> Work task
Copy, with no pictures, the line that contains "transactions" and each line after it down to the end of the entries below, exactly.

Provided records below:

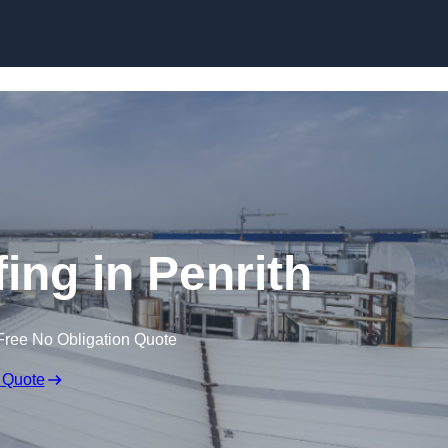
Skip to content
ing in Penrith
Free No Obligation Quote
 Quote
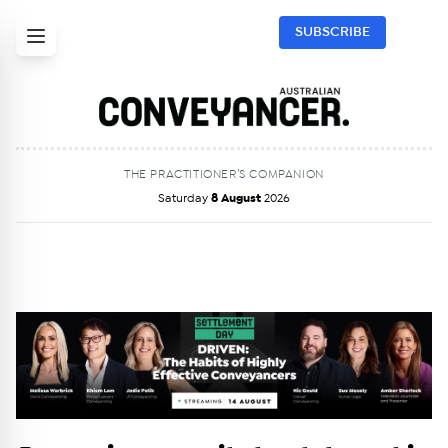
SUBSCRIBE
THE PRACTITIONER’S COMPANION
Saturday
8 August
2026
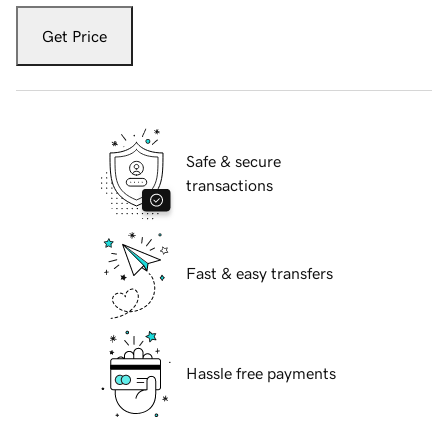
Get Price
Safe & secure
transactions
Fast & easy transfers
Hassle free payments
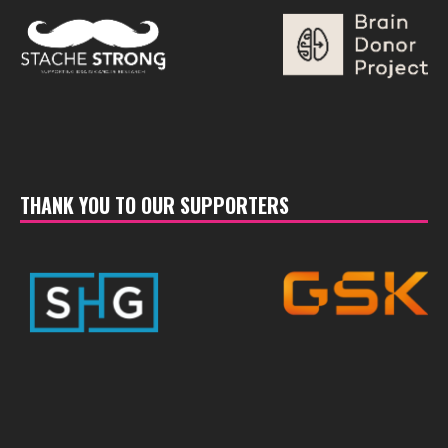
THANK YOU TO OUR SUPPORTERS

End of Provided records.

> Task result
transactions
Fast & easy transfers
Hassle free payments
THANK YOU TO OUR SUPPORTERS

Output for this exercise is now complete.